COEUR d'ALENE - Sometimes our own standards can be the hardest.

After Kootenai County red-tagged one of its own department's projects earlier this month due to permit violations, it only took a few thousand dollars to bring the job back to code, said Commissioner Todd Tondee.

"It's a shame we violated our own ordinance, but accidents happen," Tondee said. "I could tell you the county responded faster (to the violations) than any members of the public I've seen so far."

The county Building and Planning Department issued a stop-work order on June 4 on a replacement retaining wall being constructed at Carlin Bay, a project permitted to the county Parks and Waterways Department.

The job was tagged for not having construction plans on site, construction without inspections, sediment control problems and building the wall roughly 3 feet too high, said Scott Clark, director of the Planning and Building Department.

"We treat all projects equally," Clark said. "Certainly the county is subject to our own rules."

Tondee attributed the mistakes to oversight that occurred while Nick Snyder, Parks and Waterways director, was out of town when the project started.

Tondee added that the Parks and Waterways Department is rectifying the problem by tearing down the extra height of the wall.

"They're in the process of remedying it right now," he said on Wednesday.

The replacement wall was funded with $71,000 from a state grant and county Parks and Waterways funds, Tondee said, but even with the cost of repairs it looks to come in under budget by about $9,000.

Snyder could not be reached for comment over several days.

Tom Torgerson of Century 21 Beutler and Associates, who visited the site with Tondee, thinks the incident reflects problems with the county ordinance on site disturbance within 25 feet of shoreline.
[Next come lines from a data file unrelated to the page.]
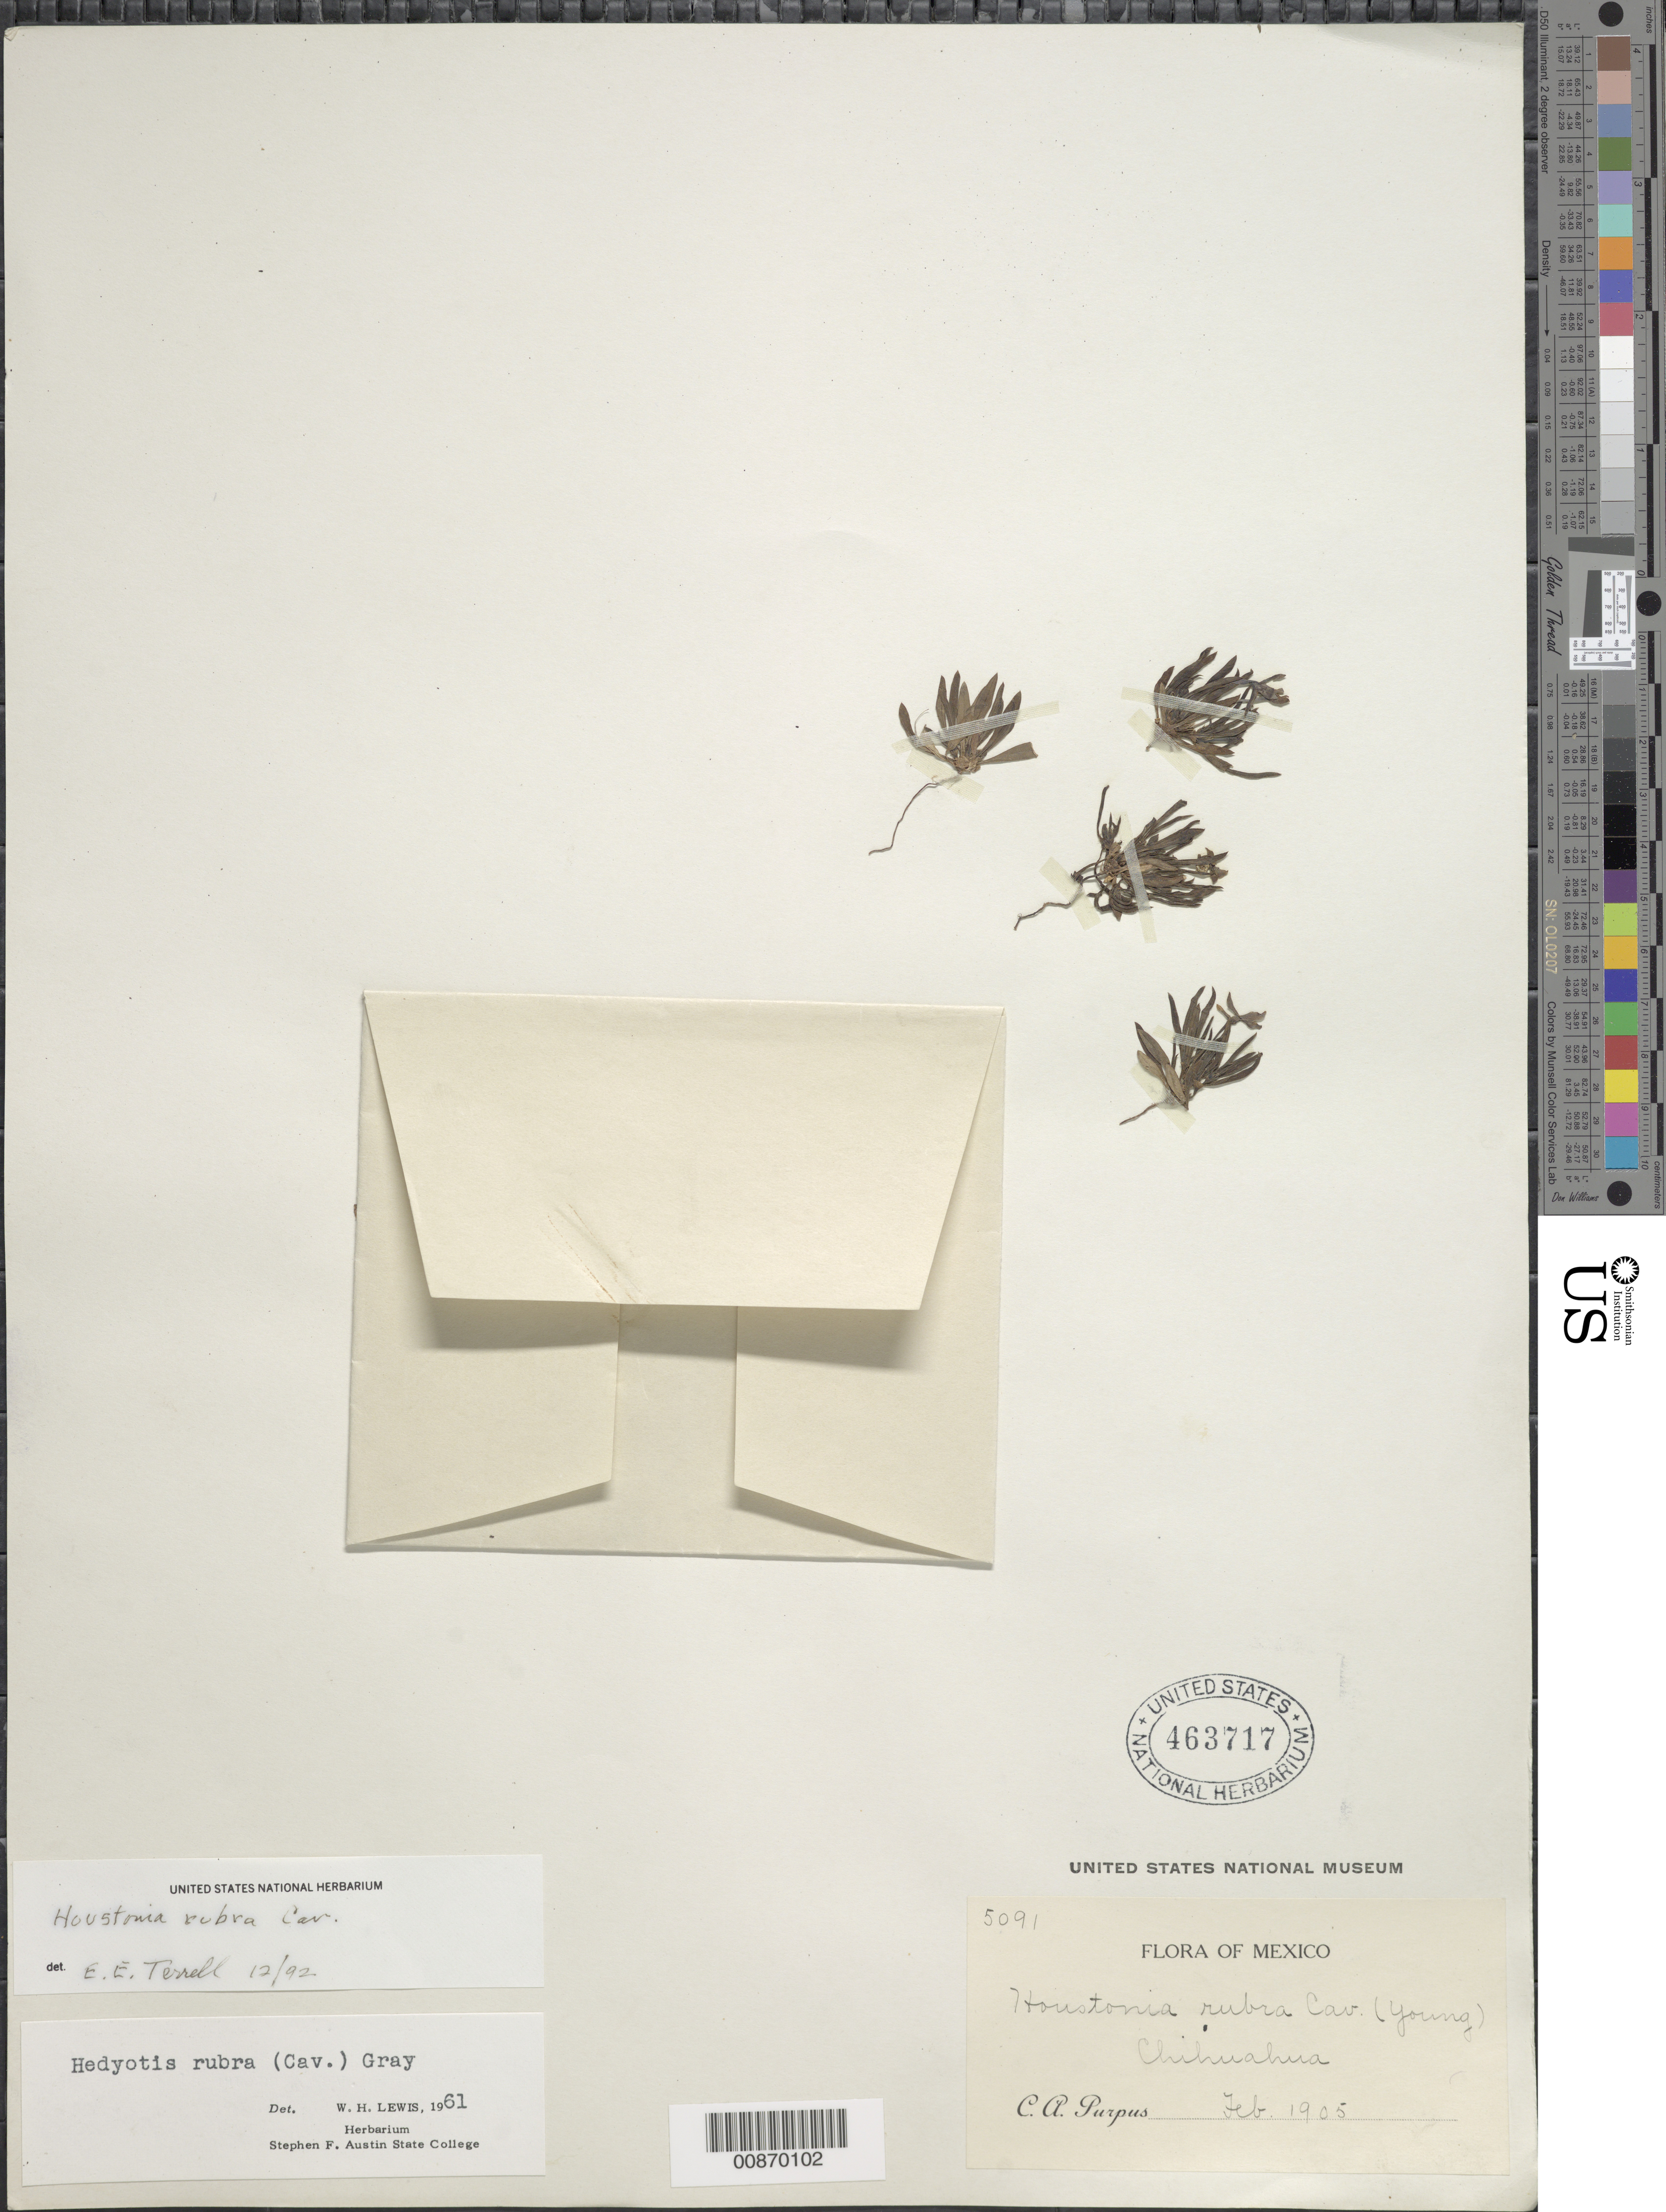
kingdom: Plantae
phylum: Tracheophyta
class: Magnoliopsida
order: Gentianales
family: Rubiaceae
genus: Houstonia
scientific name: Houstonia rubra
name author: Cav.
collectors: C. A. Purpus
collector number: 5091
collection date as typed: Feb 1905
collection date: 1905-02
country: Mexico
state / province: Chihuahua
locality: Chihuahua.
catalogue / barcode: US 463717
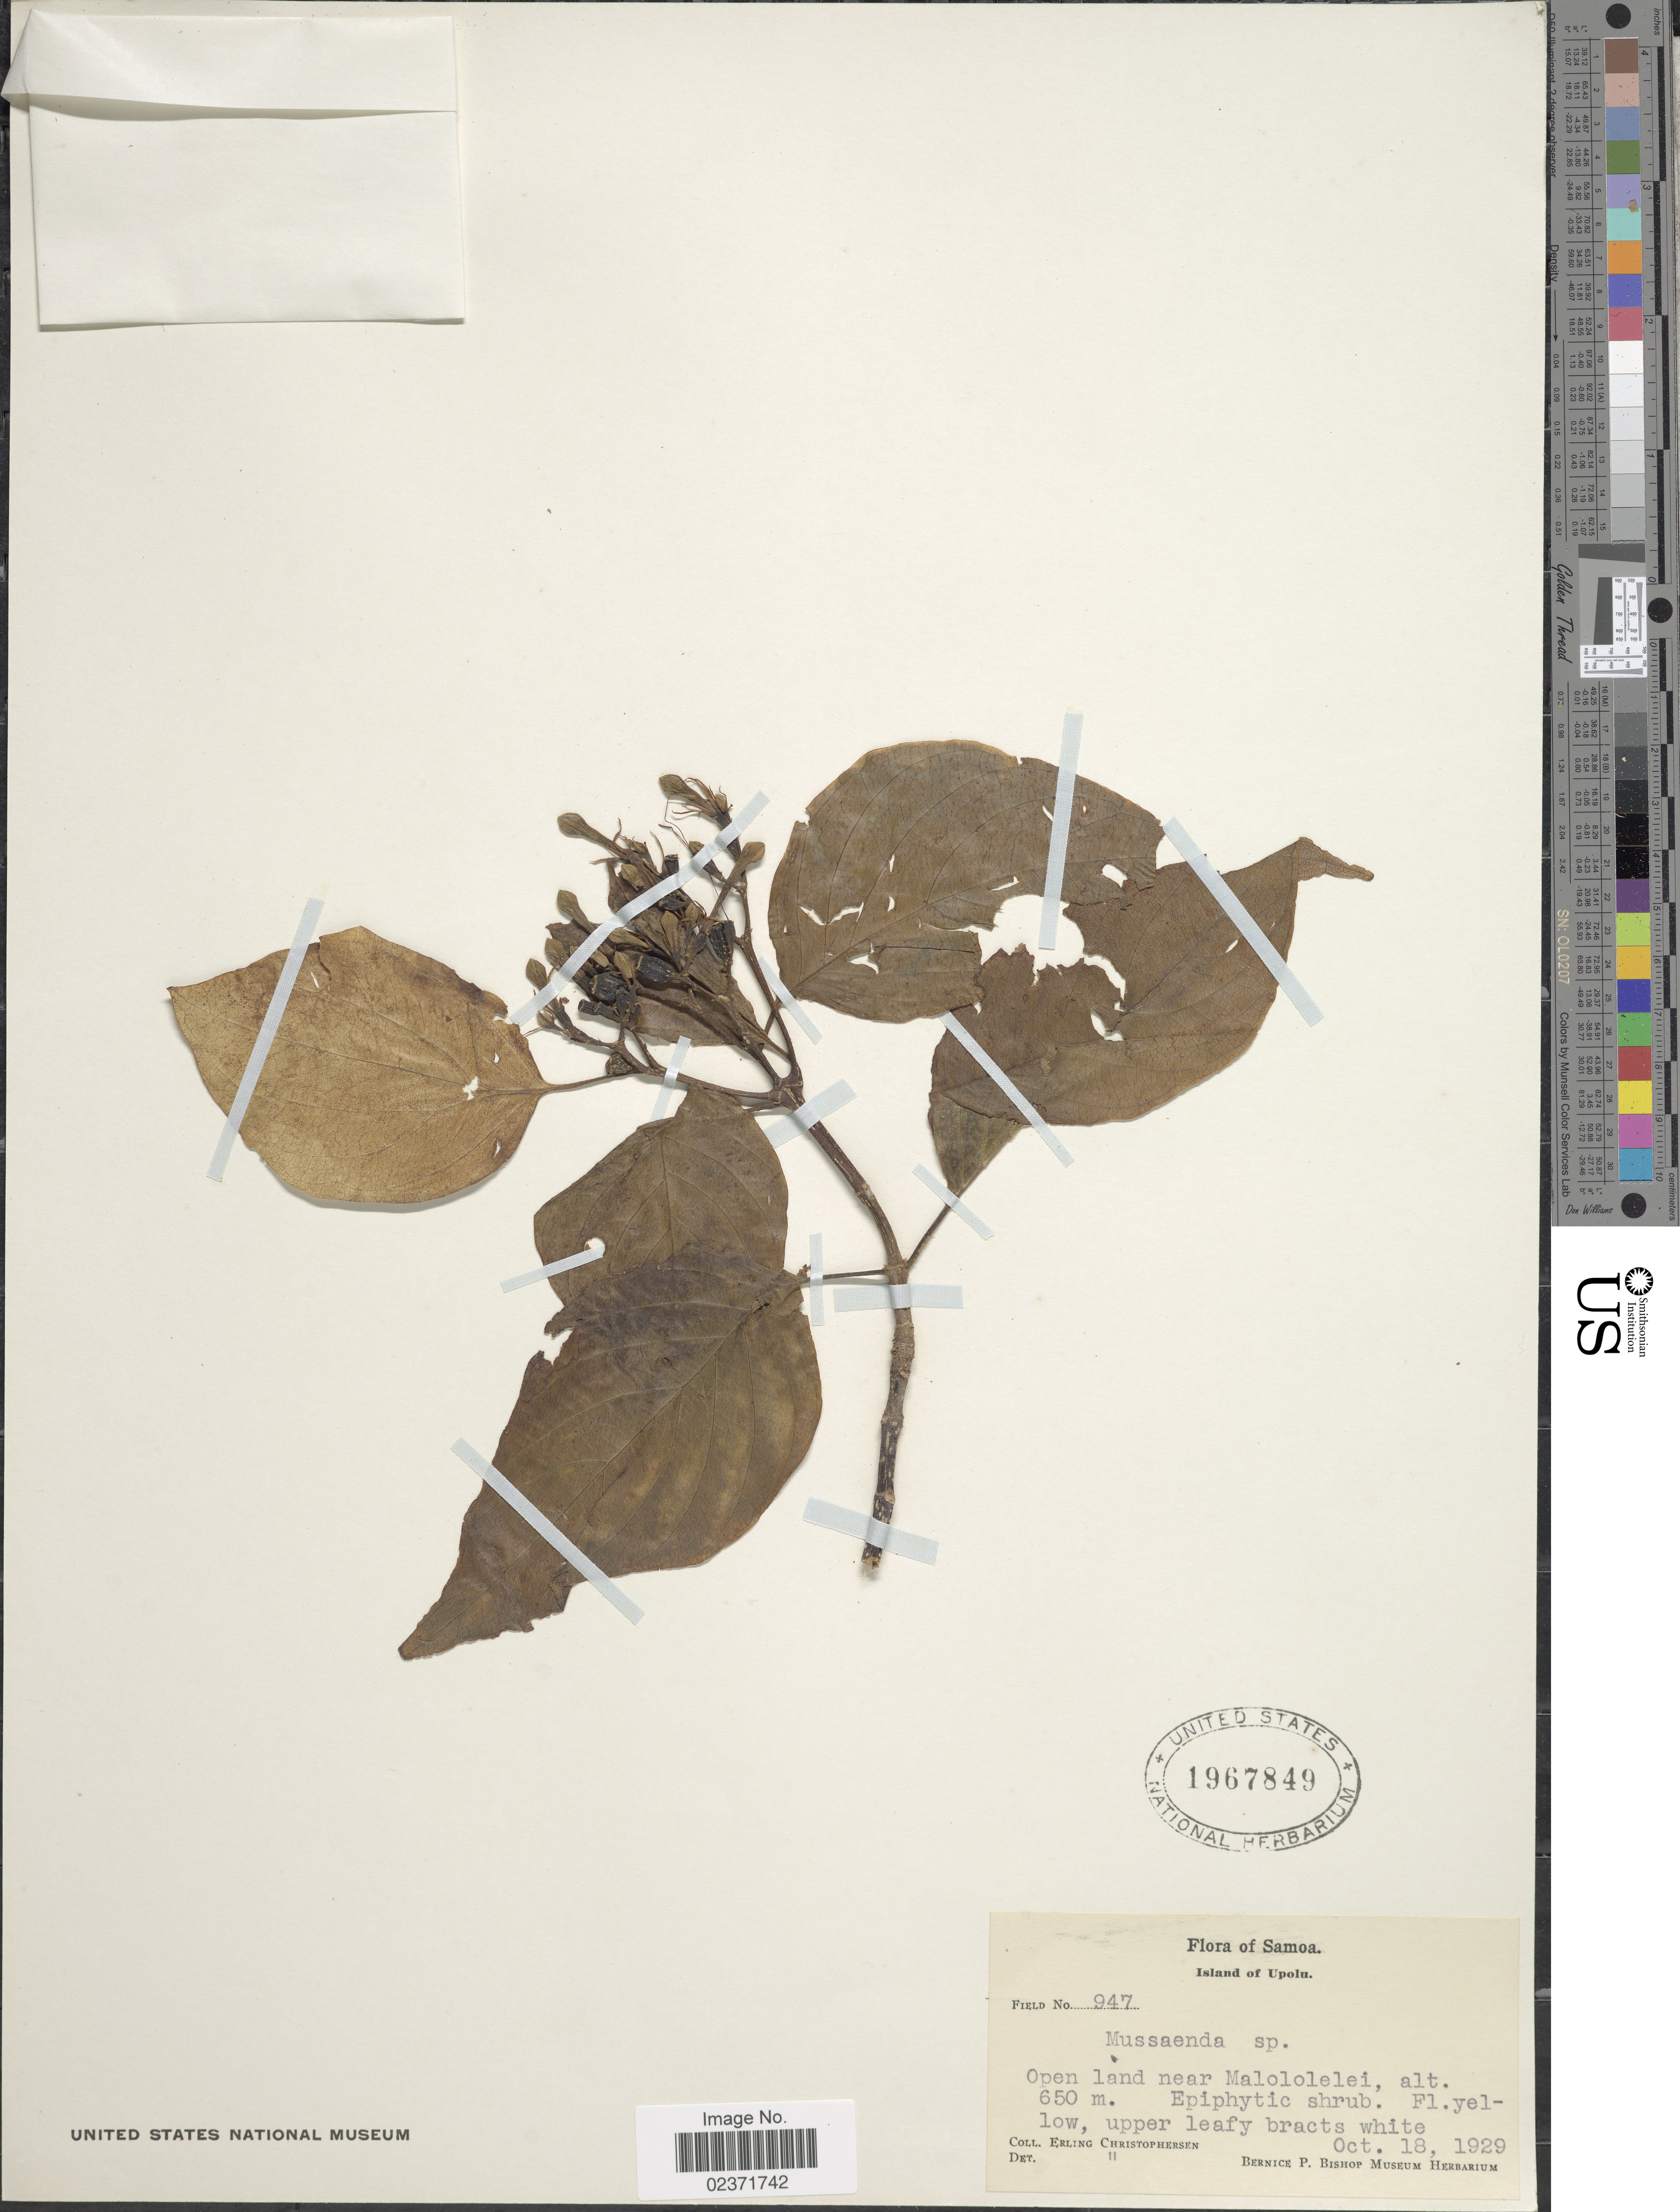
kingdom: Plantae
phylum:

It's because of that ordinance - which limits shoreline construction to only replacing pre-existing structures - which prevented the wall from being built higher than the original wall.

"The project the Parks Department was building was phenomenal," Torgerson said, pointing out that a higher wall would have leveled the property and prevented higher waves from washing over. "The county needs to understand the complexities with the current site disturbance ordinance and understand there needs to be other available options for each site specifically."

Tondee said he agrees.

"In order for it (the wall) to work properly and to be a great benefit, it should have been higher, but there's no mechanism for us to allow that," he said. "I totally agree it (the ordinance) is too rigid. We're working to get that corrected. But it's not corrected yet, and we have to follow the rules."

Clark said the stop work order has been lifted on the project so contractors can modify the wall. The code violation will be released when the project is remedied, he said.

Greg Peck, vice president of the project's excavator Peck and Peck Excavating Inc., said the wall should be finished next Monday.

"It was just a weird deal. There was just a miscommunication between them (the county departments). It was kind of funny," Peck said. "Some of the strict ordinances, sometimes they're complicated, the way they're put together. Sometimes it's hard to understand 'em."